The deeper you look into the Universe, the farther in time you return. Sometimes you can even dig too deep and see “young” galaxies resembling the Milky Way, located 12 billion years from us.

Go back in time to look at the shape of ancient galaxies

An artistic interpretation of the Milky Way's predecessor in the early Universe. Placed against the backdrop of a quasar glistening through the “super-halo” of gaseous hydrogen surrounding the galaxy.

Scanning old objects of the Universe, astronomers manage to understand how our galaxy looked in its youth.

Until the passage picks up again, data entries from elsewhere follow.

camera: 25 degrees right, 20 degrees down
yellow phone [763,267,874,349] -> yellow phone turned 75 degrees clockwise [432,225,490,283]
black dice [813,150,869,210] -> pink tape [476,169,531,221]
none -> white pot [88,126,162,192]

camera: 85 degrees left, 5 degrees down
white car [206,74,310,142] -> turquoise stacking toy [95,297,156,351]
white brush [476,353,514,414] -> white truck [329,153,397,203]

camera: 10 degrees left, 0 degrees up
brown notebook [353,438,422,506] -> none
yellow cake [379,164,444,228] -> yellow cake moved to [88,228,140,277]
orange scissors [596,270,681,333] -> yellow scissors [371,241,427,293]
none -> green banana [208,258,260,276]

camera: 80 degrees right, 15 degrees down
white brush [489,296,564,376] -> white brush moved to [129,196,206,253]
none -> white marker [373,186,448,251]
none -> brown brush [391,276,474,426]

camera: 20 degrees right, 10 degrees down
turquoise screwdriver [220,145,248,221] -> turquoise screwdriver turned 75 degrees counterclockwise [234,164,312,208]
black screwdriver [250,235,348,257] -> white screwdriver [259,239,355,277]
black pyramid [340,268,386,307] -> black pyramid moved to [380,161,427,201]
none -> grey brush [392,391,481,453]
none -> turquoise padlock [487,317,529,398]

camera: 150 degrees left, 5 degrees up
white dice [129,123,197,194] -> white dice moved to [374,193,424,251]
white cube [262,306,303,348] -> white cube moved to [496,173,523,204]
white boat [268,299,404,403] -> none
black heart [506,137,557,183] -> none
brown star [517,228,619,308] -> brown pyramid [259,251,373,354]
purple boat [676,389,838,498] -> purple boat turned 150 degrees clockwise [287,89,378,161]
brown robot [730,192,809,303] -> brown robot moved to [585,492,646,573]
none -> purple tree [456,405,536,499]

With the help of the Atakam large millimeter-range lattice (ALMA), researchers were able to find "casts" of galaxies like ours, when their star formation only gained speed. Then the universe grew to 2 billion years. Since light has speed, looking deep into space means that you literally look into the past, admiring galaxies 12 billion years away from Earth. The modern cosmos is 13.8 billion years old.

Considering two ancient galaxies in infrared wavelengths, scientists noticed that in early development they had elongated hydrogen gas discs that were significantly superior to smaller areas of star formations inside. They also saw rotating gas and dust disks and rapidly forming stars (up to 100 solar masses per year). To see the galaxies ALMA J081740.86 + 135138.2 and ALMA J120110.26 + 211756.2, it was necessary to use the light of two quasars in the background. These are supermassive black holes surrounded by bright accretion disks. They are considered centers of active galaxies.

Go back in time to look at the shape of ancient galaxies

Compositional image of a young galaxy, similar to the Milky Way, separated by 12 billion light years, as well as a background quasar, located 12.5 billion light years.

Usually it’s hard to look at galaxies before a quasar, because the quasars are very bright, and the young galaxy is weak. But ALMA was able to track the infrared light from the ionized carbon of galaxies, shining by itself, as well as the silhouette of hydrogen in the glow of quasars. Carbon, emitting light at a wavelength of 158 micrometers (far infrared region), characterizes the structure of each galaxy, and emissions of infrared light from dust show areas of stellar birth.

Luminous carbon also gave clues to the structure of galaxies. It turned out that he shifted from hydrogen gas, which was originally seen by astronomers. This means that galactic gases extend far from a dense region of carbon, indicating that each galaxy is endowed with a large hydrogen halo.

Considering the foreground objects, “we expected to see a weak burst directly above the quasar, and instead noticed bright galaxies at a great distance from the quasar,” said astrophysicist J. Xavier Prohaska of the University of California (Santa Cruz). The data also showed that young galaxies have already begun to rotate, and this is a sign of spiral galaxies, like the Milky Way.

The search for such early galaxies began in 2003, when Prohaska was working on the idea of ​​using the spectra of quasars and the wavelengths of light they emit to find in the foreground of the galaxy. This method is called Lyman-alpha damped systems, because hydrogen gas blocks certain wavelengths of light from the quasar, revealing the presence and extent of gas.

“ALMA helped resolve a multi-year debate about galaxy formation,” says Chris Carilli, an astronomer at the National Radio Astronomy Observatory in Socorro, New Mexico. “It turned out that some very early galaxies have halos that are expanded much more than previously thought,” he said, adding that these halos “may represent future material for the growth of the galaxy.”